## TASK DIRECTIONS
Would you please give every entry again exactly, without the pictures?

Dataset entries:
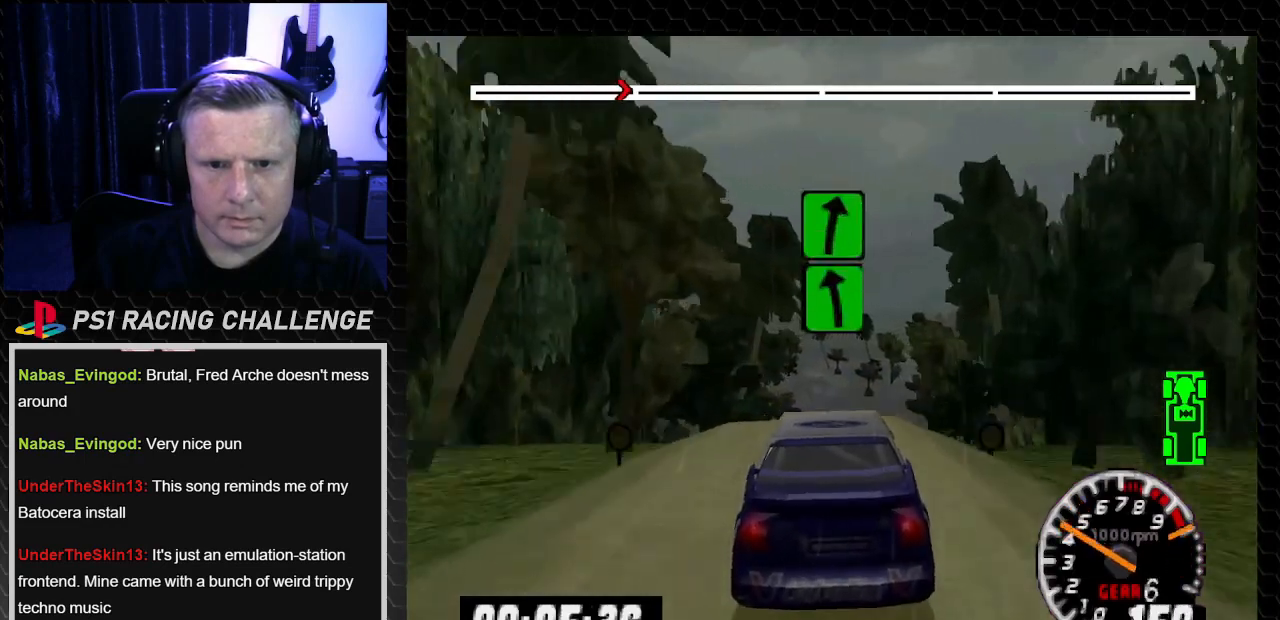
{"buttons": [], "left_stick": "center", "right_stick": "center", "events": [[67, "DPAD_LEFT", "up"], [234, "TRIANGLE", "up"], [300, "right_stick", "center"]]}
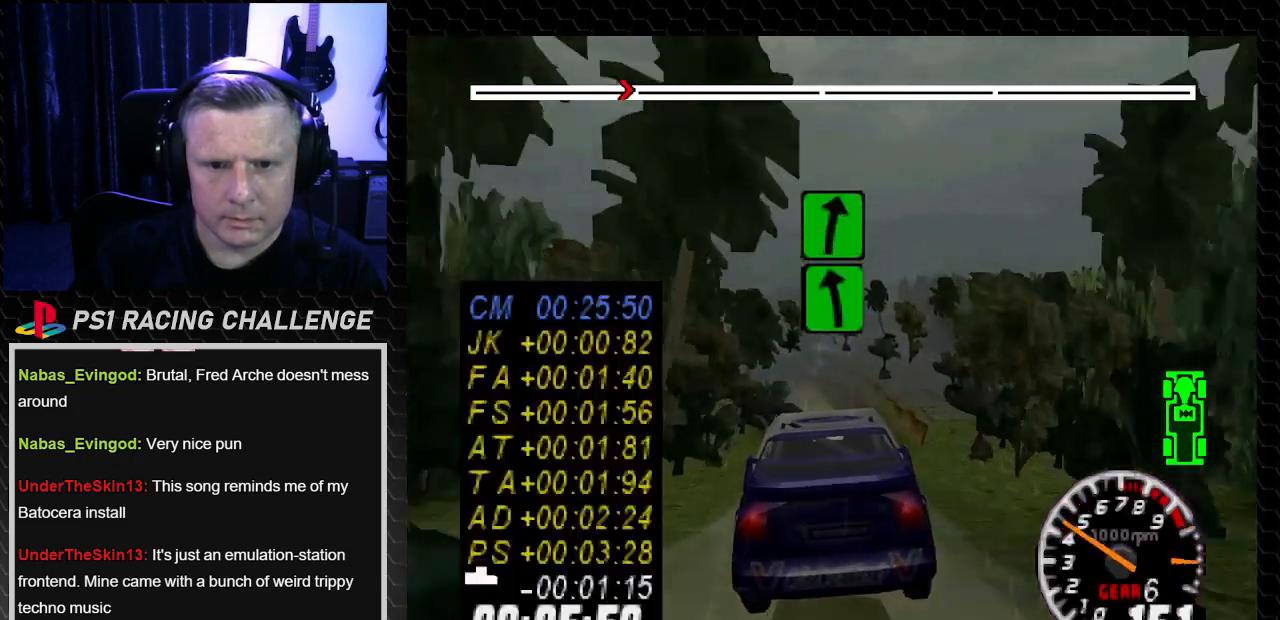
{"buttons": [], "left_stick": "center", "right_stick": "center", "events": []}
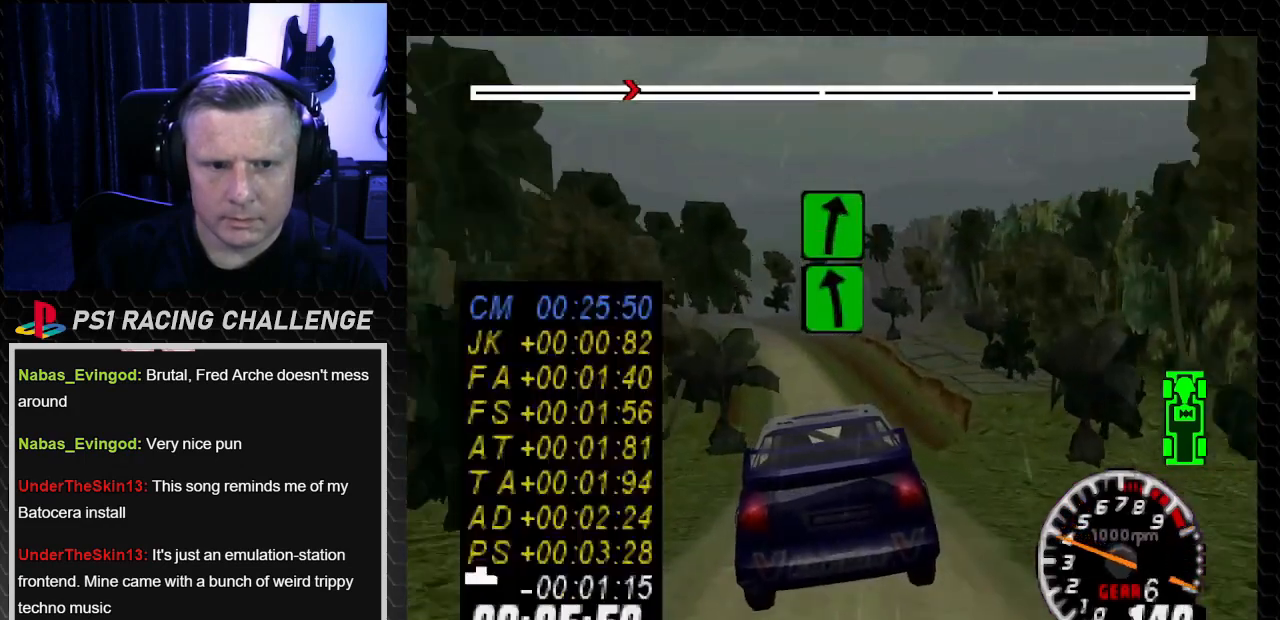
{"buttons": [], "left_stick": "center", "right_stick": "center", "events": []}
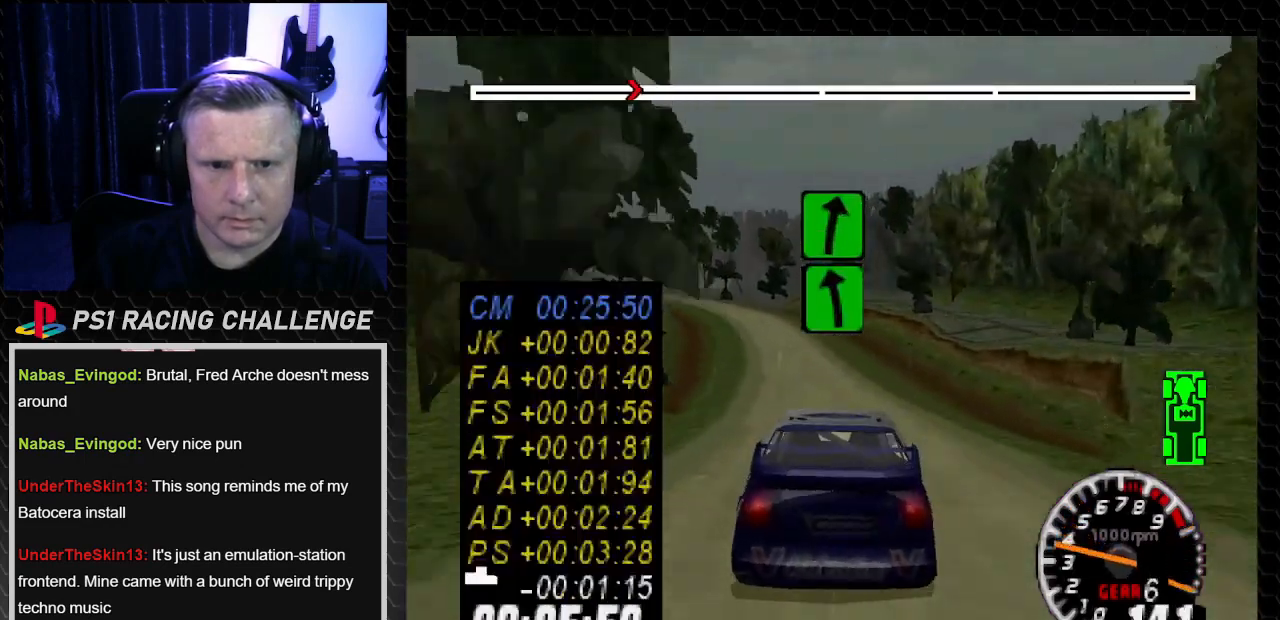
{"buttons": ["TRIANGLE"], "left_stick": "center", "right_stick": "up", "events": [[33, "DPAD_LEFT", "down"], [33, "left_stick", "left"], [133, "DPAD_LEFT", "up"], [133, "left_stick", "center"], [133, "right_stick", "up"], [200, "TRIANGLE", "down"], [367, "DPAD_LEFT", "down"], [500, "DPAD_LEFT", "up"]]}
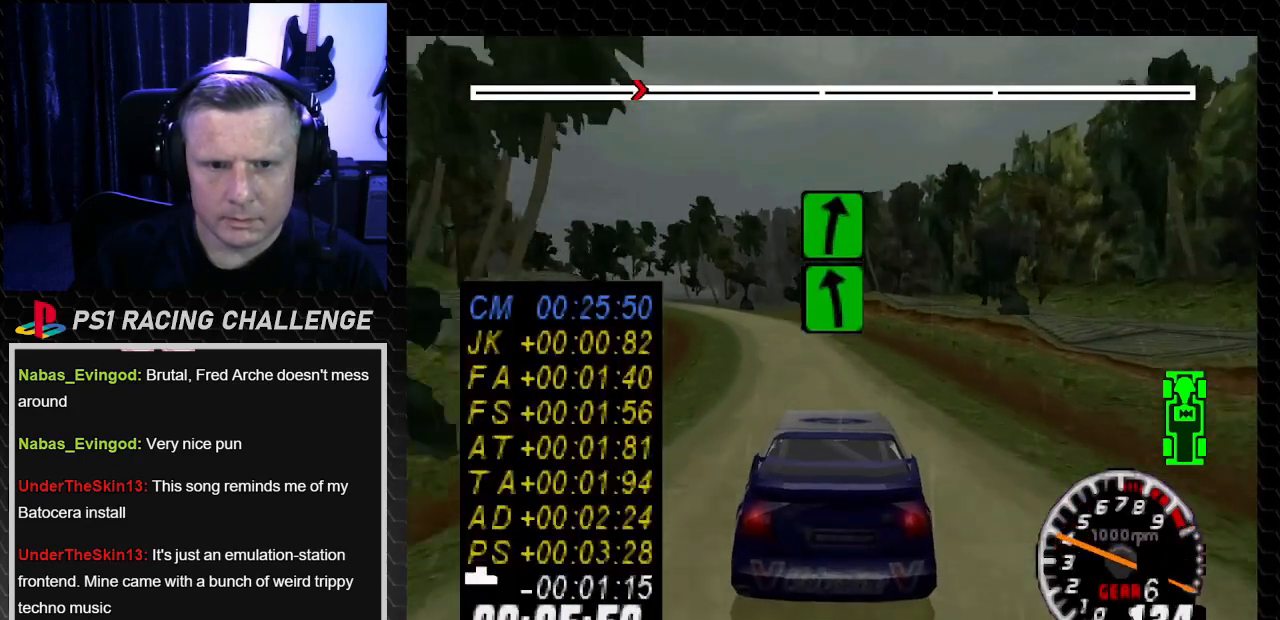
{"buttons": ["TRIANGLE"], "left_stick": "center", "right_stick": "up", "events": [[234, "DPAD_LEFT", "down"], [234, "left_stick", "left"], [434, "DPAD_LEFT", "up"], [434, "left_stick", "center"]]}
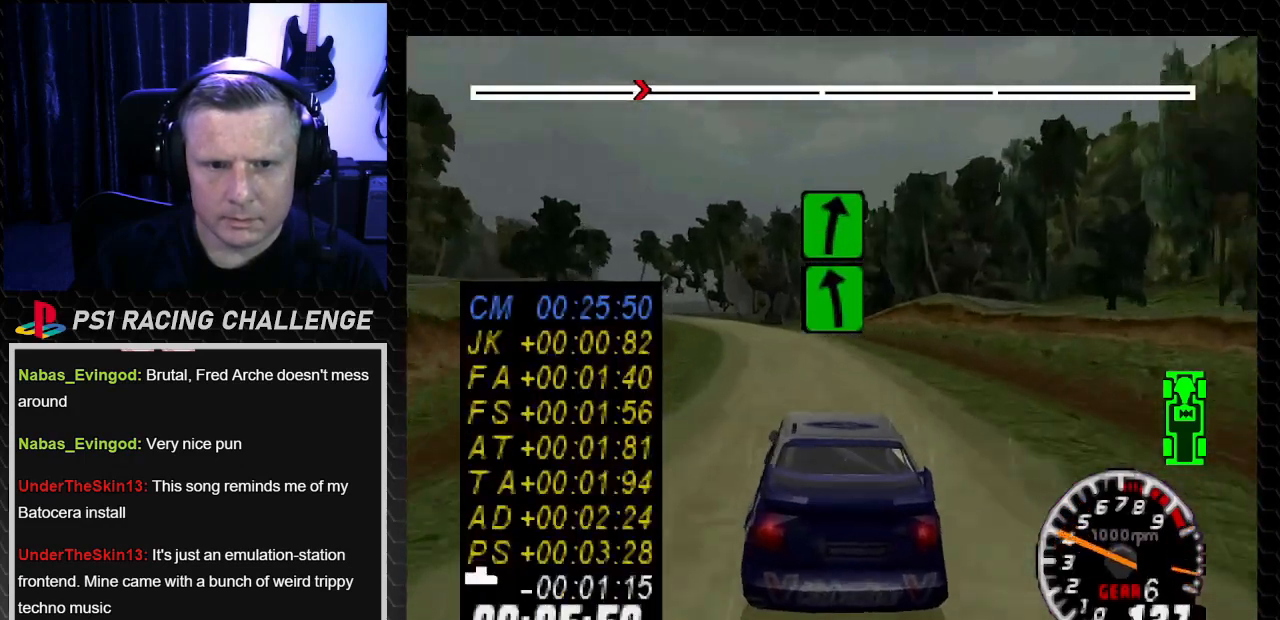
{"buttons": ["TRIANGLE", "DPAD_LEFT"], "left_stick": "left", "right_stick": "up", "events": [[66, "DPAD_LEFT", "down"], [66, "left_stick", "left"], [200, "DPAD_LEFT", "up"], [200, "left_stick", "center"], [333, "DPAD_LEFT", "down"], [333, "left_stick", "left"]]}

## WRITTEN SOLUTION
{"buttons": [], "left_stick": "center", "right_stick": "center", "events": [[67, "DPAD_LEFT", "up"], [234, "TRIANGLE", "up"], [300, "right_stick", "center"]]}
{"buttons": [], "left_stick": "center", "right_stick": "center", "events": []}
{"buttons": [], "left_stick": "center", "right_stick": "center", "events": []}
{"buttons": ["TRIANGLE"], "left_stick": "center", "right_stick": "up", "events": [[33, "DPAD_LEFT", "down"], [33, "left_stick", "left"], [133, "DPAD_LEFT", "up"], [133, "left_stick", "center"], [133, "right_stick", "up"], [200, "TRIANGLE", "down"], [367, "DPAD_LEFT", "down"], [500, "DPAD_LEFT", "up"]]}
{"buttons": ["TRIANGLE"], "left_stick": "center", "right_stick": "up", "events": [[234, "DPAD_LEFT", "down"], [234, "left_stick", "left"], [434, "DPAD_LEFT", "up"], [434, "left_stick", "center"]]}
{"buttons": ["TRIANGLE", "DPAD_LEFT"], "left_stick": "left", "right_stick": "up", "events": [[66, "DPAD_LEFT", "down"], [66, "left_stick", "left"], [200, "DPAD_LEFT", "up"], [200, "left_stick", "center"], [333, "DPAD_LEFT", "down"], [333, "left_stick", "left"]]}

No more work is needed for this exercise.